It's basically something like this:
original: DoTheThing()
new: DoTheThingSlightlyDifferentButKeepMyCredentialsAlive()
fix: DoTheThingSlightlyDifferentButDoInFactNOTKeepMyCredentialsAlive()
In my experience a substantial portion of gnarly bugs come down to a violation of a high-level system invariant and those do not strike me as something that can be automated. Even with something like Lean you can prove your program satisfies certain properties but you need to have thought about those properties in the first place. The proof doesn't discover the invariant for you.
If you'd had thought about the relevant security property you could have written a regression test for it which is not hard. IMO the really hard part isn't expressing the implementation safely, but it's the realization that this was a property the implementation needed to preserve.
In another thread comment below i argue that maybe the system (OS) itself is so complex that it lacks clear contract / the contract evolves too quickly over time (as other parts of the code need to change the given piece of code to extend it to their use case) and that defies clear encoding?
Or we lack easy enough means to describe specs? I tried reading jepsen spec earlier today and despite it being an "integration test" of sorts, it is far from "simple".
Can an entire OS or a system of comparable complexity be decomposed into objects simple enough that their entire intended behavior (with all edge cases) can be explained in a paragraph of human text + half a screen of dense behavioral "spec" - if i do X and do Y, Z should come out / hold _no matter what happens in-between_. Or that's what asserts + fuzzing is effectively supposed to do? Is there a clear distinction between invalid input and failed invariant in typical C code? I guess error code vs seg fault?
That's the problem though, right? If it's pointed out we all agree the "do not keep credentials alive" is a property that should hold and we can leverage whatever the environment offers to help preserve it. I fully agree modern languages have amazing support for this, but in C you can still run tests. Let's just say I don't think the language's inability to express logic of this kind held all those involved back from testing for it. I personally find "we just didn't think of it" much more likely.
That said, I am not a fan of C and recommend leveraging whatever fantastic modern tooling is available to you.
The problem is being more auditable does not automatically make it more audited.
There have to be enough people with skill taking enough time to work on it.
https://community.spiceworks.com/t/hard-coded-password-backd...
This sort of thing leads to every kind of exploit, like
https://www.linkedin.com/pulse/half-worlds-fortinet-firewall...
This is a bug involving intersecting concerns and a deficit of cross-domain knowledge. It probably would have been the same in Lisp or assembly language.
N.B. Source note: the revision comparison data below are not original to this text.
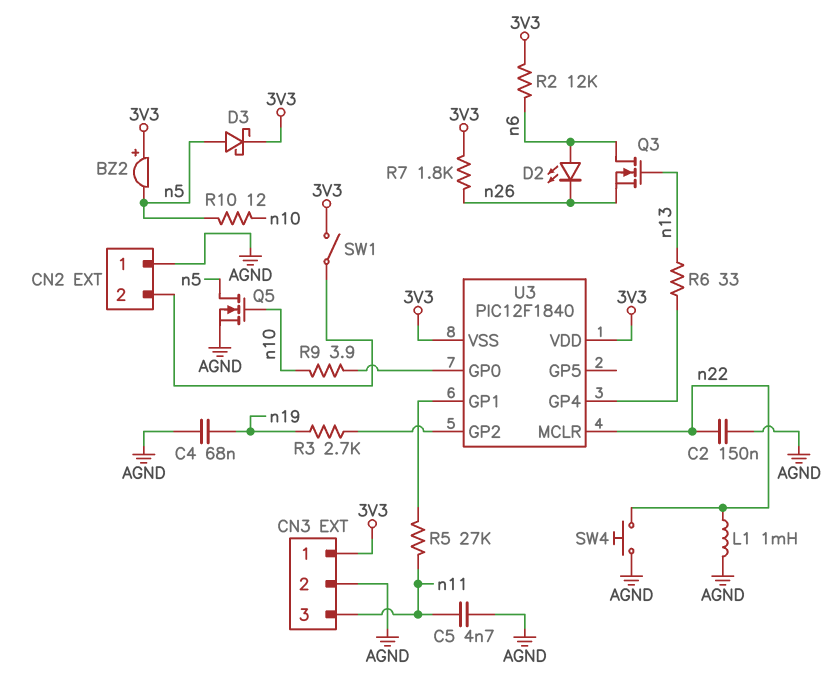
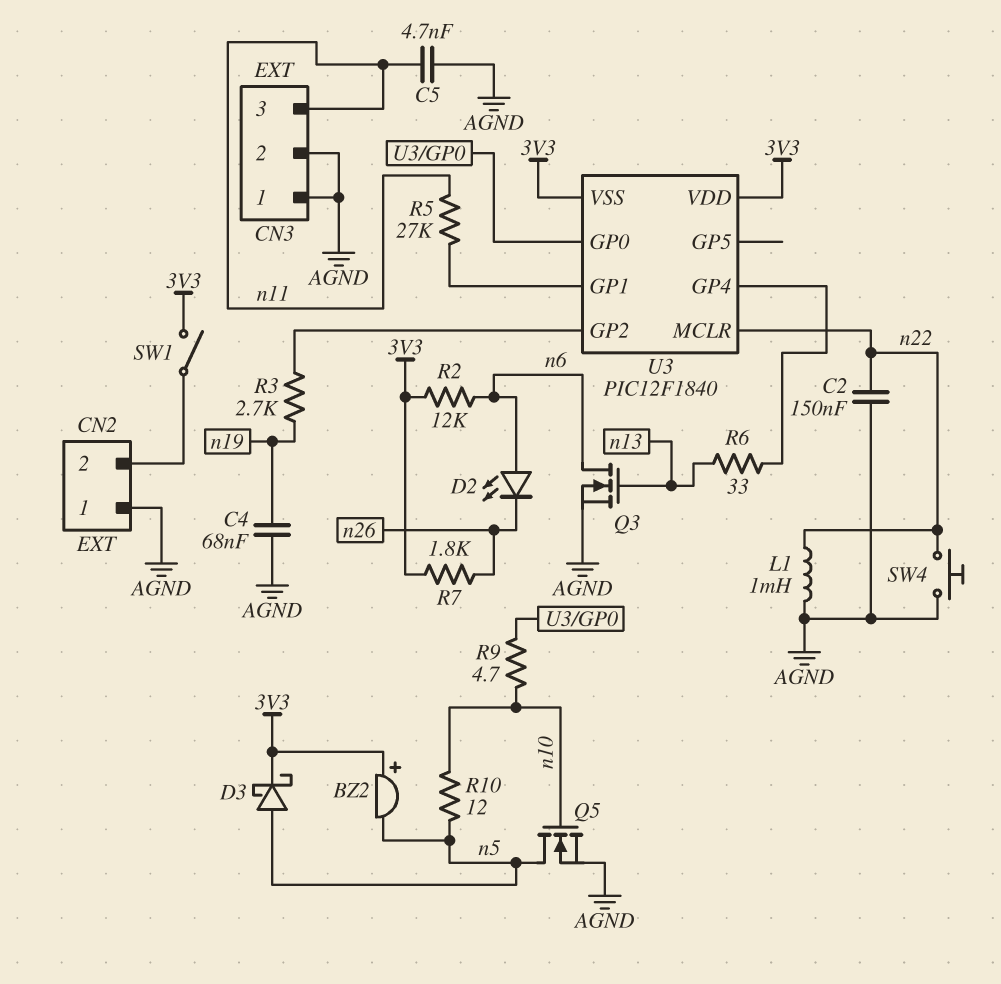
CN3 pin 1: 3V3 -> AGND
Q3: NMOS (G n13, D n6, S n26) -> NMOS (G n13, D n6, S AGND)
R9: 3.9 (U3/GP0, n10) -> 4.7 (U3/GP0, n10)

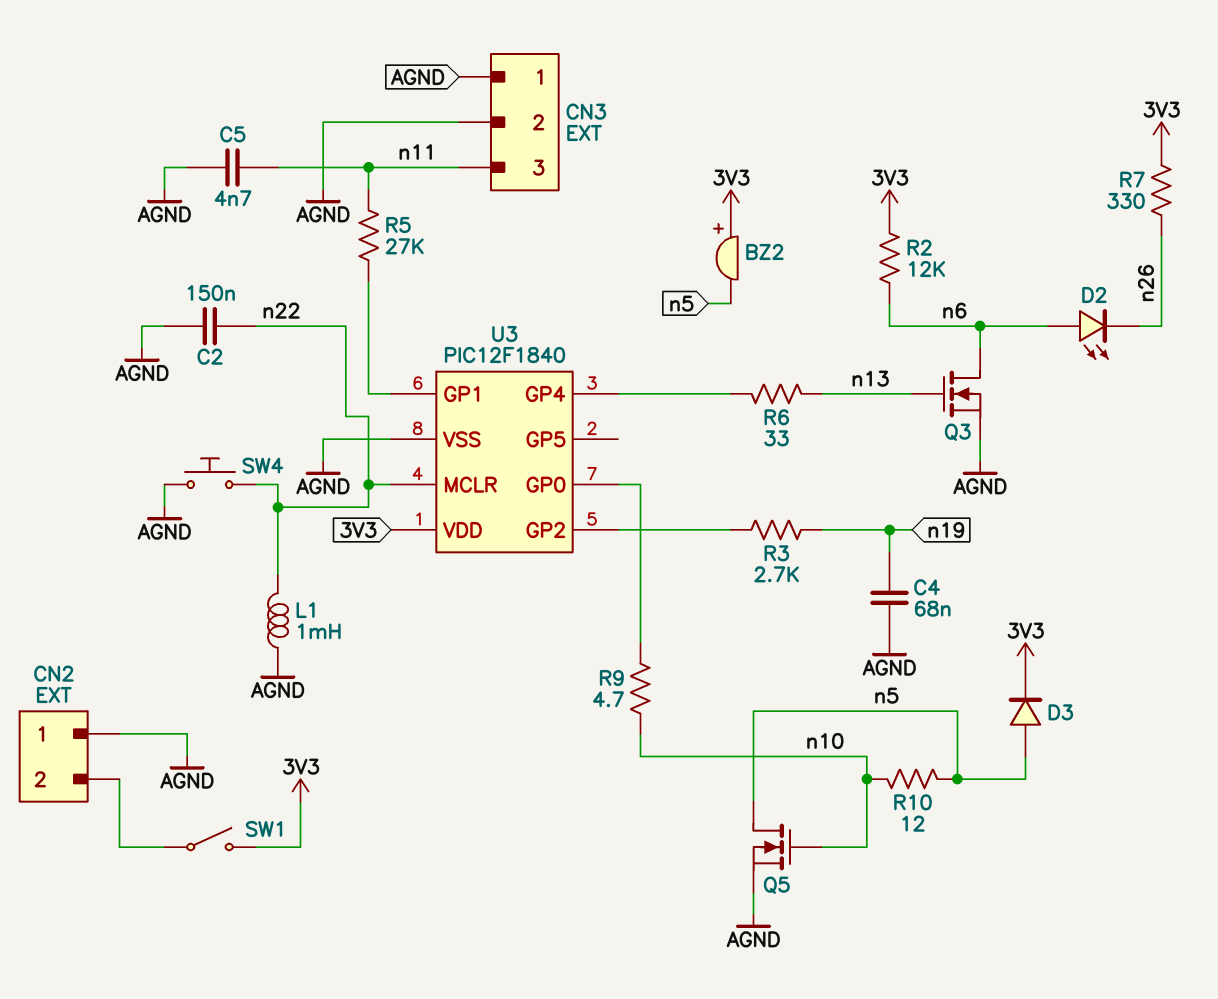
D3: schottky (A n5, K 3V3) -> diode (A n5, K 3V3)
R7: 1.8k (3V3, n26) -> 330 (3V3, n26)
U3 pin VSS: 3V3 -> AGND

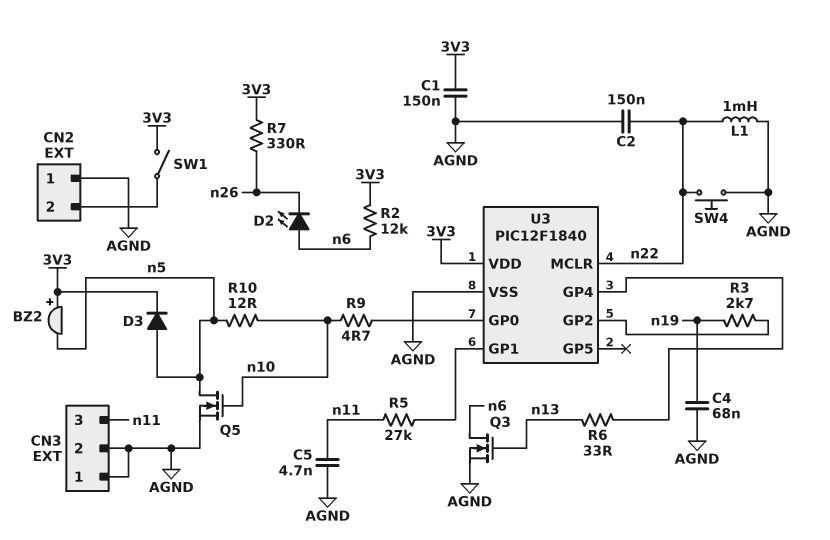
C1: none -> 150nF (3V3, AGND)

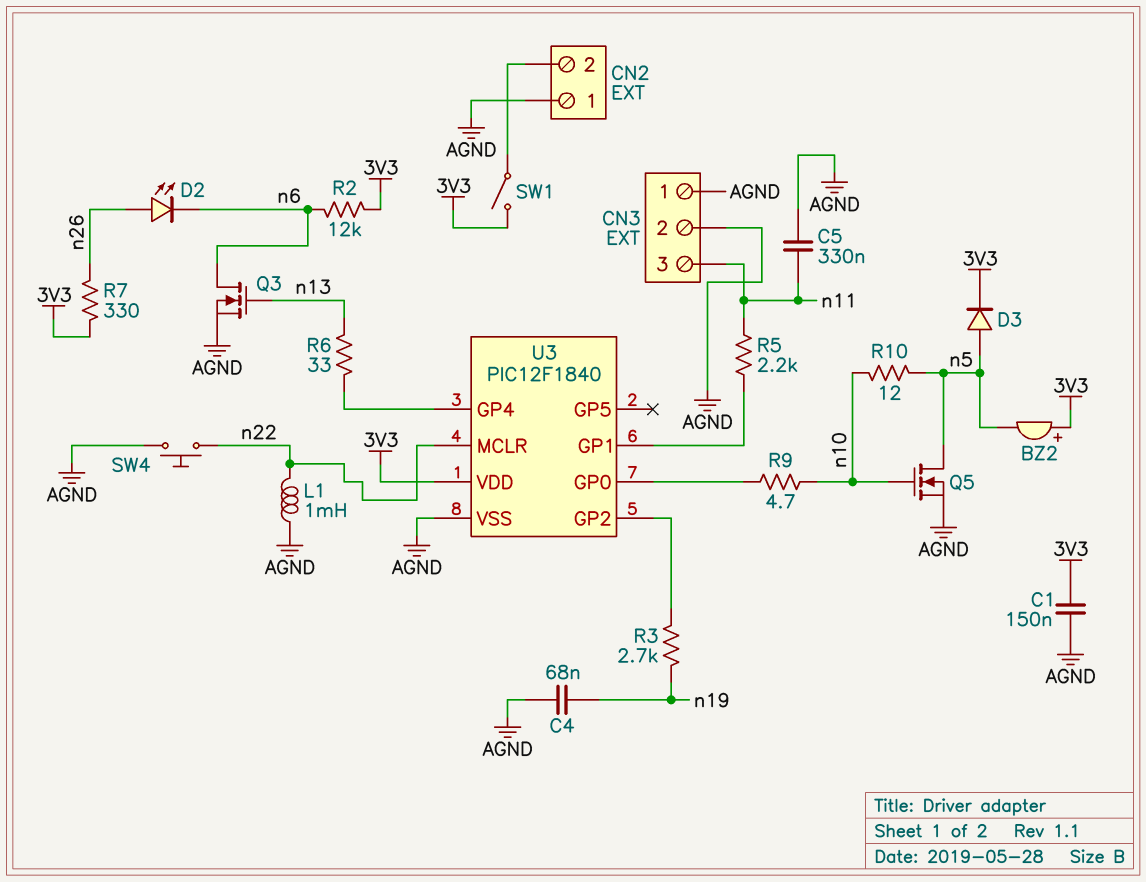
C2: 150nF (AGND, n22) -> none
C5: 4.7nF (AGND, n11) -> 330nF (AGND, n11)
D2: LED (A n6, K n26) -> LED (A n26, K n6)
R5: 27k (U3/GP1, n11) -> 2.2k (U3/GP1, n11)

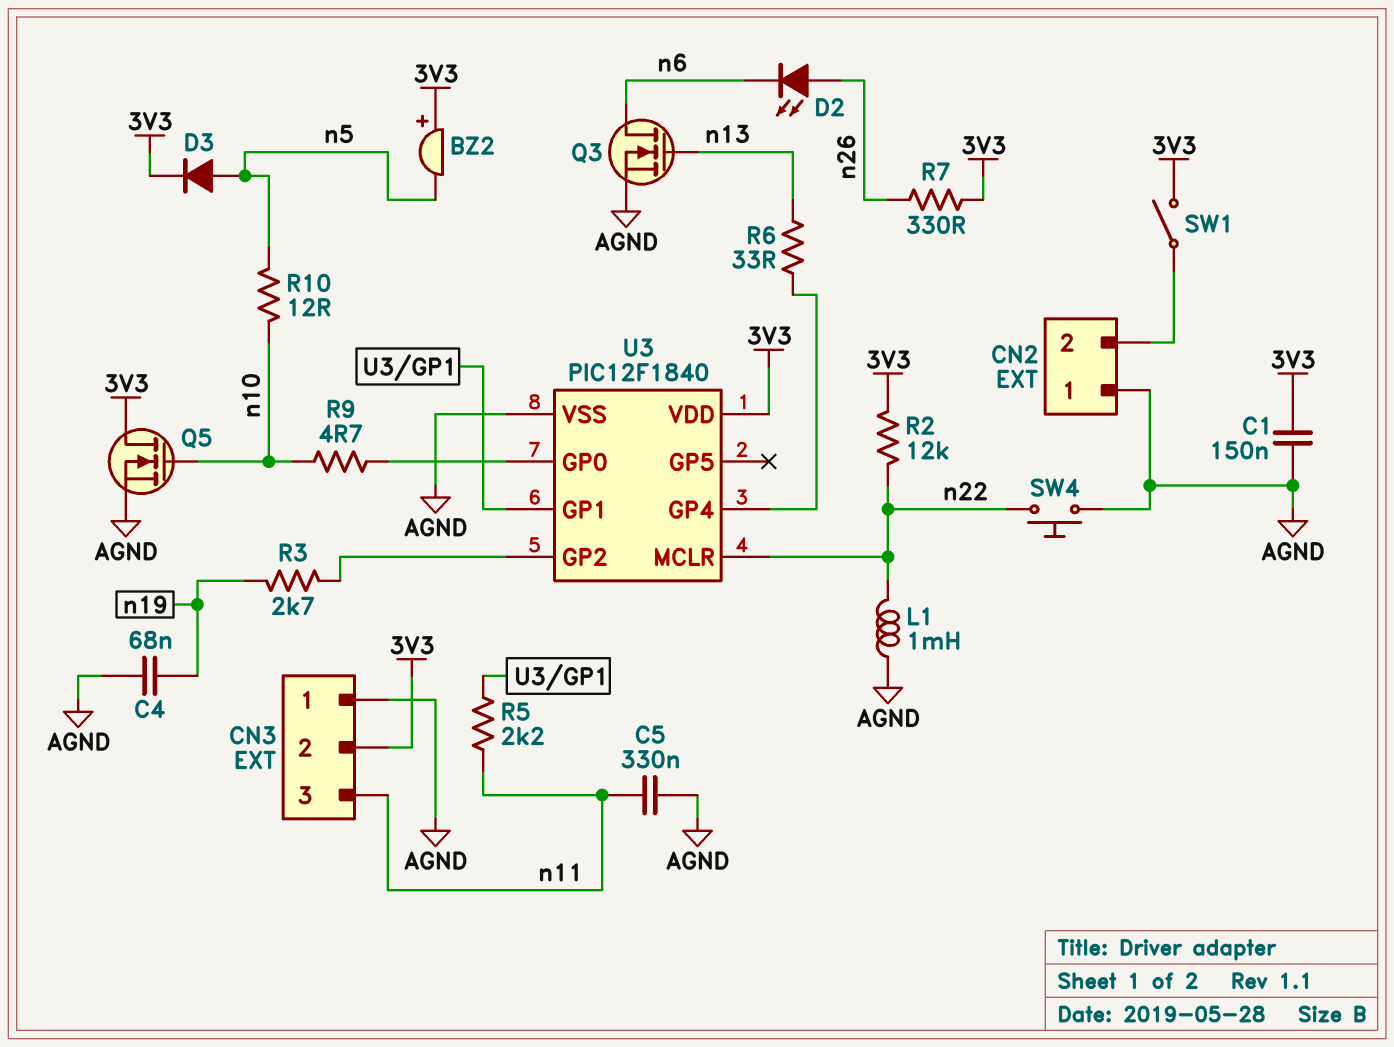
CN3 pin 2: AGND -> 3V3
Q5: NMOS (G n10, D n5, S AGND) -> NMOS (G n10, D 3V3, S AGND)
R2: 12k (3V3, n6) -> 12k (3V3, n22)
The test actually proves it and while it too can change it has more staying power because it's expressed at a higher level of abstraction ("random arcane weird C shit" in the case of code versus "does this property hold" in the case of a regression test).
Because code review is sometimes not much different from an idealized version of the halting problem, where you would have access to a formalized version of a specification.
In other words, there is no strict definition of what is a security issue.
Not a DB person either, but things like TLA+ seem very hard to write even with LLMs. Behavioral tests with an enumerable number of random paths to take (aka model checking - eg jepsen) seem more feasible. Although you can't check internal properties of the system (string `pass` or any of it's copies or parts are not held anywhere in memory at any point between lines A and B) unless we can check that two memory dumps are indistinguishable with different pass strings (assuming we abstracted away storage devices in a test environment).. Also not sure if it's "easy enough" to write such tests either.
Maybe the reason is that OS domain objects / primitives are too complex and not "isolatable" enough / lack a clear contract at all? (Hence multi file refactorings that break invariants.)
Closed source…..
Does such a bug exist in Windows? OSX? Who checks? If someone finds the key in memory, can they tell what conditions might be causing it and where?
Their only recourse under those situations is to hand it off to the OS Vendor and trust that what they implement does solve the problem, and trust that it wasn't a deliberate back-door that is now being replaced by another back-door.